§ **Work instructions**
Your result will be the set of lines with "Unsere", copied from the material below.
○ ○ ○ ○ ○
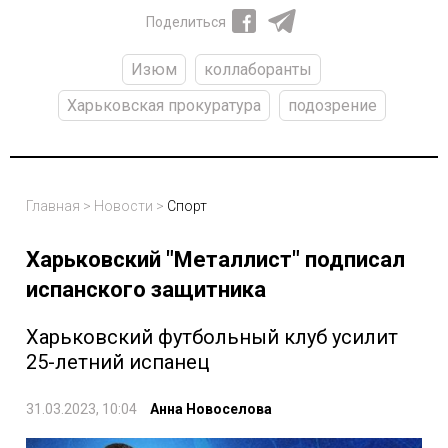
Поделиться
Изюм
коллаборанты
Харьковская прокуратура
подозрение
Главная
>
Новости
>
Спорт
Харьковский "Металлист" подписал
испанского защитника
Харьковский футбольный клуб усилит
25-летний испанец
31.03.2023, 10:04
Анна Новоселова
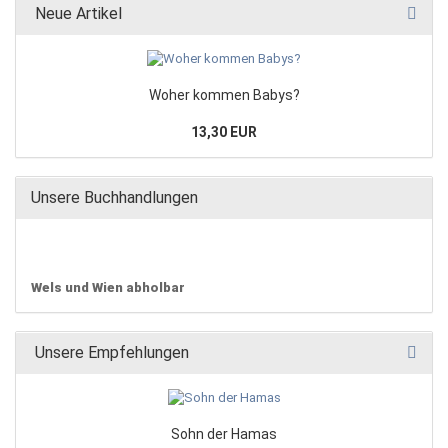
Neue Artikel
Woher kommen Babys?
13,30 EUR
Unsere Buchhandlungen
Wels und Wien abholbar
Unsere Empfehlungen
Sohn der Hamas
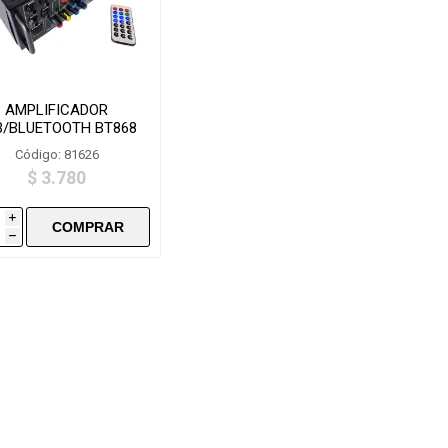
AMPLIFICADOR
B/BLUETOOTH BT868
Código: 81626
$ 3.780
i
h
○ ○ ○ ○ ○
§ **Written solution**
Unsere Buchhandlungen
Unsere Empfehlungen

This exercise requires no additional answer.